Analysis and measurement of capacitance characteristics of a novel light-controlled dual-directional gate silicon-controlled rectifier

With the continuous development of optoelectronic devices, parasitic capacitance of electrostatic protection device in the optoelectronic control circuit has become an important factor affecting its response speed. This work designs and manufactures a novel light-controlled dual-directional gate silicon-controlled rectifier (LDGSCR) to study the relationship between light and parasitic capacitance based on 0.18-$\mu$m bipolar – complementary metal-semiconductor – double-diffused metal-oxide semiconductor process. The capacitance characteristics of LDGSCR is predicted and verified based on basic principles of the device, 3D device simulation, and capacitance–voltage characteristic $C(V)$ test result. The results show that parasitic capacitance of LDGSCR is affected by both light and bias voltage due to selectivity of $J_2$ junction to light wavelength.
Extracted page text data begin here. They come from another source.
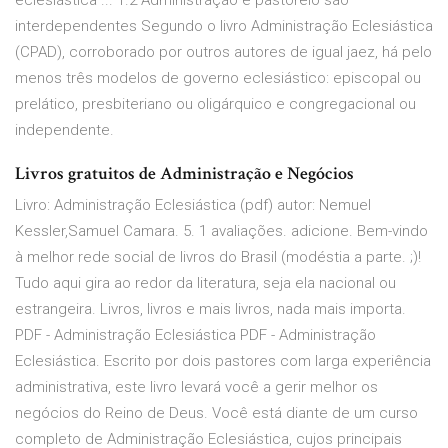
eclesiástica ... 1.2 Administração e pastoreio são
interdependentes Segundo o livro Administração Eclesiástica
(CPAD), corroborado por outros autores de igual jaez, há pelo
menos três modelos de governo eclesiástico: episcopal ou
prelático, presbiteriano ou oligárquico e congregacional ou
independente.
Livros gratuitos de Administração e Negócios
Livro: Administração Eclesiástica (pdf) autor: Nemuel
Kessler,Samuel Camara. 5. 1 avaliações. adicione. Bem-vindo
à melhor rede social de livros do Brasil (modéstia a parte. ;)!
Tudo aqui gira ao redor da literatura, seja ela nacional ou
estrangeira. Livros, livros e mais livros, nada mais importa.
PDF - Administração Eclesiástica PDF - Administração
Eclesiástica. Escrito por dois pastores com larga experiência
administrativa, este livro levará você a gerir melhor os
negócios do Reino de Deus. Você está diante de um curso
completo de Administração Eclesiástica, cujos principais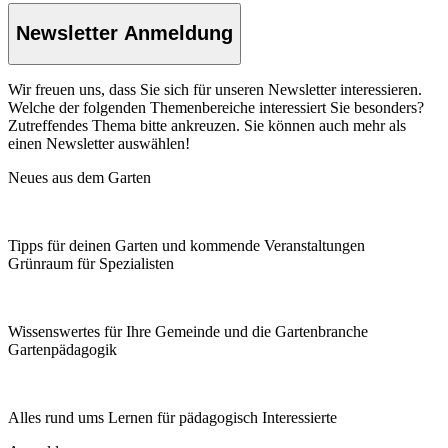
Newsletter Anmeldung
Wir freuen uns, dass Sie sich für unseren Newsletter interessieren.
Welche der folgenden Themenbereiche interessiert Sie besonders?
Zutreffendes Thema bitte ankreuzen. Sie können auch mehr als
einen Newsletter auswählen!
Neues aus dem Garten
Tipps für deinen Garten und kommende Veranstaltungen
Grünraum für Spezialisten
Wissenswertes für Ihre Gemeinde und die Gartenbranche
Garten­pädagogik
Alles rund ums Lernen für pädagogisch Interessierte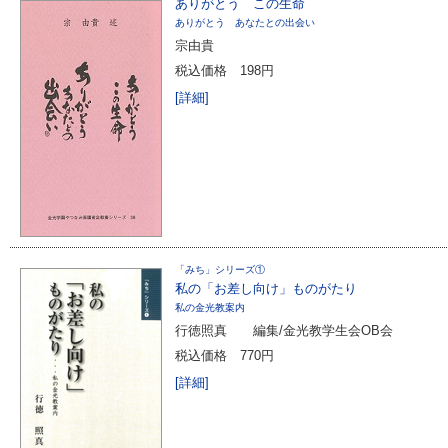
ありがとう この生命
ありがとう あなたとの出会い
宗由貴
税込価格
198円
[詳細]
「みち」シリーズ①
私の「お差し向け」ものがたり
私の金光教案内
行徳照真 編集/金光教学生会OB会
税込価格
770円
[詳細]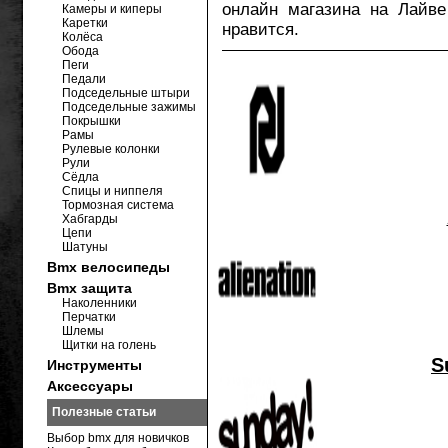
онлайн магазина на Лайве
Камеры и киперы
Каретки
нравится.
Колёса
Обода
Пеги
Педали
Подседельные штыри
Подседельные зажимы
Покрышки
Рамы
Рулевые колонки
Рули
Сёдла
Спицы и ниппеля
Тормозная система
Хабгарды
Цепи
Шатуны
Bmx велосипеды
Bmx защита
Наколенники
Перчатки
Шлемы
Щитки на голень
S
Инструменты
Аксессуары
Полезные статьи
Выбор bmx для новичков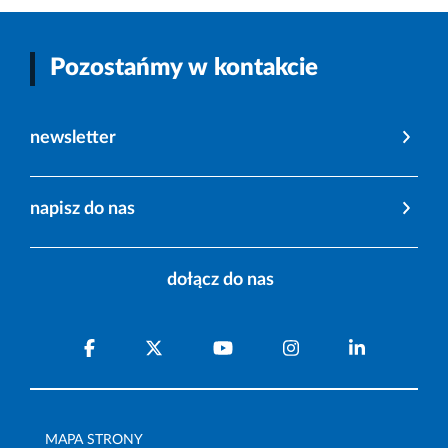
Pozostańmy w kontakcie
newsletter
napisz do nas
dołącz do nas
MAPA STRONY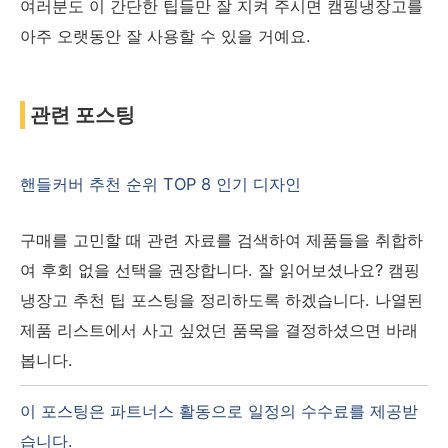
여러분도 이 간단한 팁들만 잘 지켜 주시면 캠핑냉장고를
아주 오랫동안 잘 사용할 수 있을 거예요.
관련 포스팅
핸들커버 추천 순위 TOP 8 인기 디자인
구매를 고민할 때 관련 자료를 검색하여 제품들을 취합하
여 후회 없을 선택을 권장합니다. 잘 읽어보셨나요? 캠핑
냉장고 추천 팁 포스팅을 정리하도록 하겠습니다. 나열된
제품 리스트에서 사고 싶었던 품목을 결정하셨으면 바래
봅니다.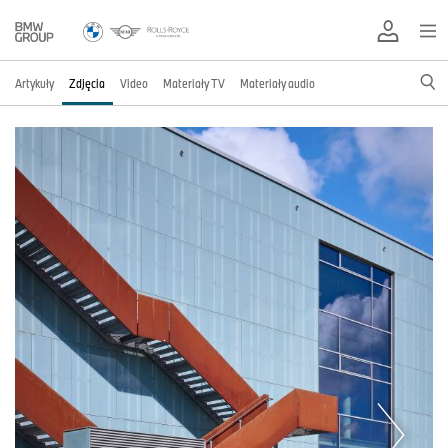
Artykuły
Zdjęcia
Video
Materiały TV
Materiały audio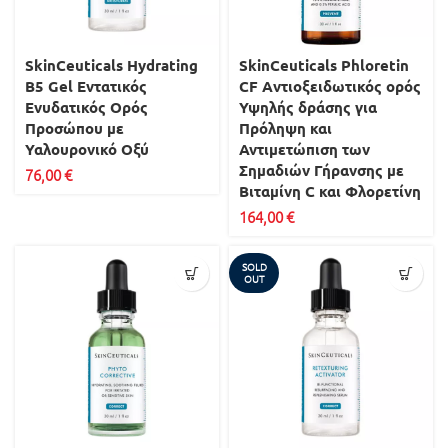
SkinCeuticals Hydrating
SkinCeuticals Phloretin
B5 Gel Εντατικός
CF Aντιοξειδωτικός ορός
Eνυδατικός Ορός
Υψηλής δράσης για
Προσώπου με
Πρόληψη και
Υαλουρονικό Οξύ
Αντιμετώπιση των
Σημαδιών Γήρανσης με
76,00
€
Βιταμίνη C και Φλορετίνη
164,00
€
SOLD
OUT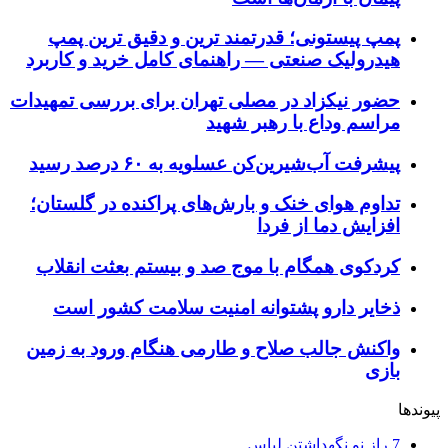
پمپ پیستونی؛ قدرتمند ترین و دقیق‌ ترین پمپ
هیدرولیک صنعتی — راهنمای کامل خرید و کاربرد
حضور نیکزاد در مصلی تهران برای بررسی تمهیدات
مراسم وداع با رهبر شهید
پیشرفت آب‌شیرین‌کن عسلویه به ۶۰ درصد رسید
تداوم هوای خنک و بارش‌های پراکنده در گلستان؛
افزایش دما از فردا
کردکوی همگام با موج صد و بیستم بعثت انقلاب
ذخایر دارو پشتوانه امنیت سلامت کشور است
واکنش جالب صلاح و طارمی هنگام ورود به زمین
بازی
پیوندها
7 راز نو نگهداشتن لباس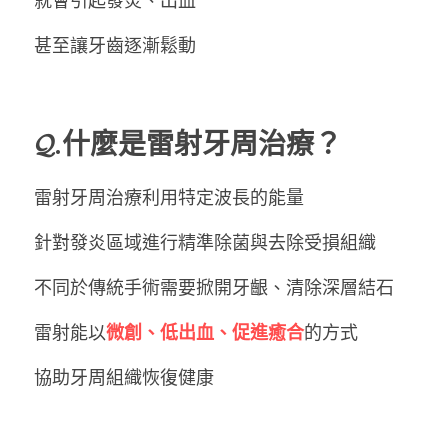
就會引起發炎、出血
甚至讓牙齒逐漸鬆動
𝓠.什麼是雷射牙周治療？
雷射牙周治療利用特定波長的能量
針對發炎區域進行精準除菌與去除受損組織
不同於傳統手術需要掀開牙齦、清除深層結石
雷射能以
微創、低出血、促進癒合
的方式
協助牙周組織恢復健康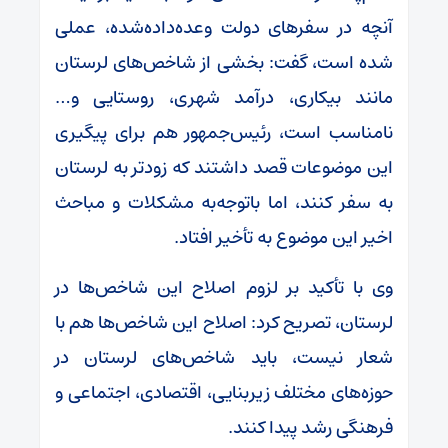
آنچه در سفرهای دولت وعده‌داده‌شده، عملی
شده است، گفت: بخشی از شاخص‌های لرستان
مانند بیکاری، درآمد شهری، روستایی و…
نامناسب است، رئیس‌جمهور هم برای پیگیری
این موضوعات قصد داشتند که زودتر به لرستان
به سفر کنند، اما باتوجه‌به مشکلات و مباحث
اخیر این موضوع به تأخیر افتاد.
وی با تأکید بر لزوم اصلاح این شاخص‌ها در
لرستان، تصریح کرد: اصلاح این شاخص‌ها هم با
شعار نیست، باید شاخص‌های لرستان در
حوزه‌های مختلف زیربنایی، اقتصادی، اجتماعی و
فرهنگی رشد پیدا کنند.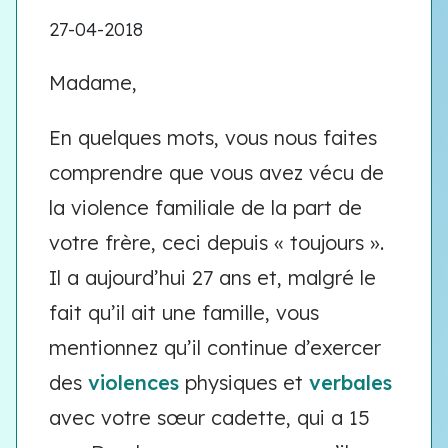
27-04-2018
Madame,
En quelques mots, vous nous faites
comprendre que vous avez vécu de
la violence familiale de la part de
votre frère, ceci depuis « toujours ».
Il a aujourd’hui 27 ans et, malgré le
fait qu’il ait une famille, vous
mentionnez qu’il continue d’exercer
des
violences
physiques et
verbales
avec votre sœur cadette, qui a 15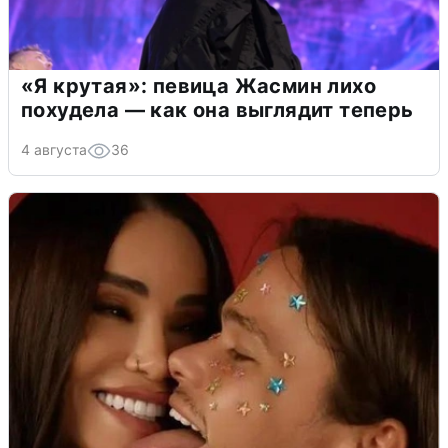
«Я крутая»: певица Жасмин лихо
похудела — как она выглядит теперь
4 августа
36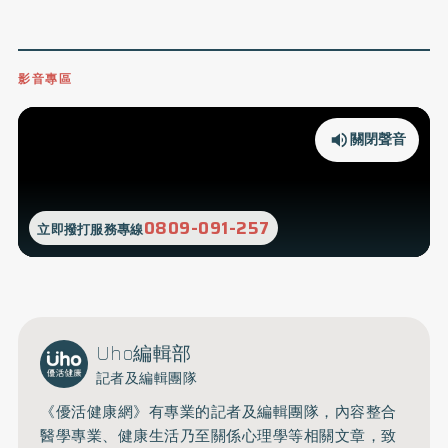
影音專區
關閉聲音
0809-091-257
立即撥打服務專線
Uho編輯部
記者及編輯團隊
《優活健康網》有專業的記者及編輯團隊，內容整合
醫學專業、健康生活乃至關係心理學等相關文章，致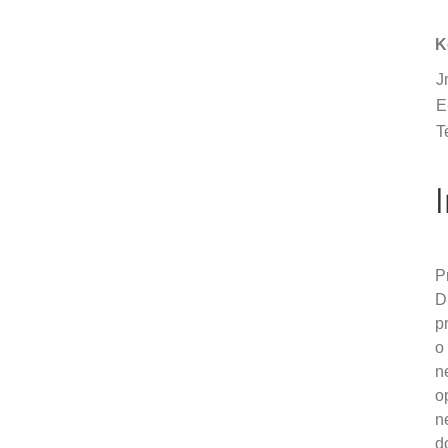
K
J
E
T
P
D
p
o
n
o
n
d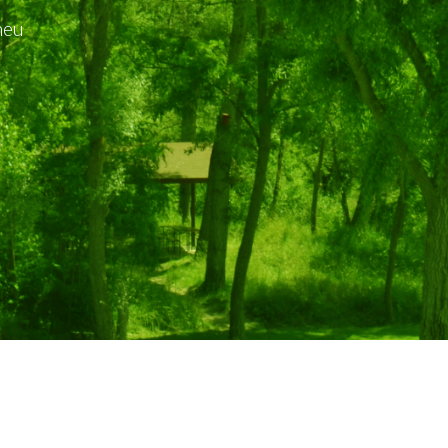
neu
ip to main content
Skip to navigat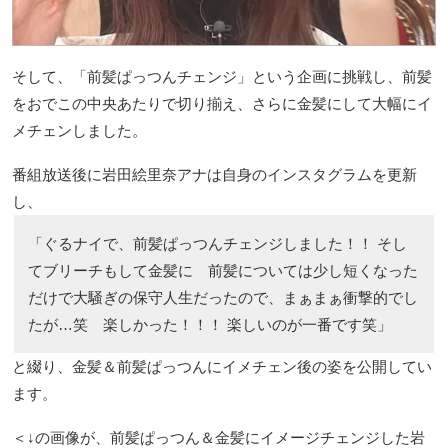
そして、「前髪ぱっつんチェンジ」という企画に挑戦し、前髪
をおでこの中央あたりで切り揃え、さらに金髪にして大幅にイ
メチェンしました。
番組放送後に岩田絵里奈アナは自身のインスタグラムを更新
し、
「ぐるナイで、前髪ぱっつんチェンジしました！！ そし
てブリーチもして金髪に 前髪については少し短くなった
だけで大騒ぎの保守人生だったので、まぁまぁ衝撃的でし
たが…笑 楽しかった！！！ 楽しいのが一番です笑」
と綴り、金髪＆前髪ぱっつんにイメチェン後の姿を公開してい
ます。
＜↓の画像が、前髪ぱっつん＆金髪にイメージチェンジした岩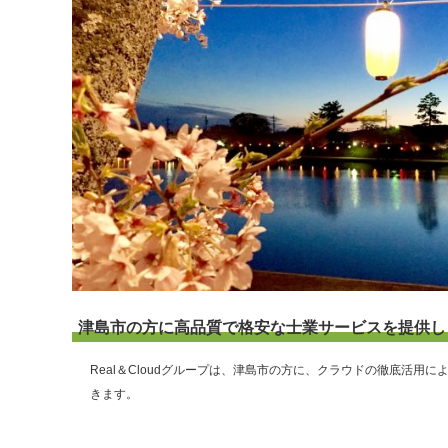
津島市の方に高品質で格安な士業サービスを提供し
Real＆Cloudグループは、津島市の方に、クラウドの徹底活
きます。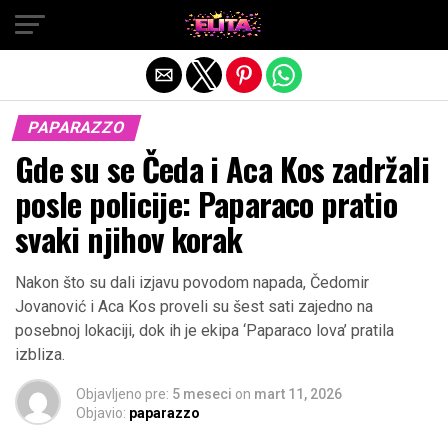
Exit mobile version
PAPARAZZO
Gde su se Čeda i Aca Kos zadržali
posle policije: Paparaco pratio
svaki njihov korak
Nakon što su dali izjavu povodom napada, Čedomir
Jovanović i Aca Kos proveli su šest sati zajedno na
posebnoj lokaciji, dok ih je ekipa ‘Paparaco lova’ pratila
izbliza.
Objavljeno pre:
5 meseci
on
mart 11, 2026
Objavio:
paparazzo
The parasitic capacitance of LDGSCR is interestingly divided into three stages of change as voltage increases under light, and the magnitude of capacitance increase varies with the change of light wavelength. In addition, the influence of darkness and light intensity on the parasitic capacitance of LDGSCR is studied. Finally, an optimal adjustment method that balances design windows of novel device and operating frequency of circuit is proposed. This work provides suggestions for the study of capacitance characteristics of light-controlled electrostatic protection devices.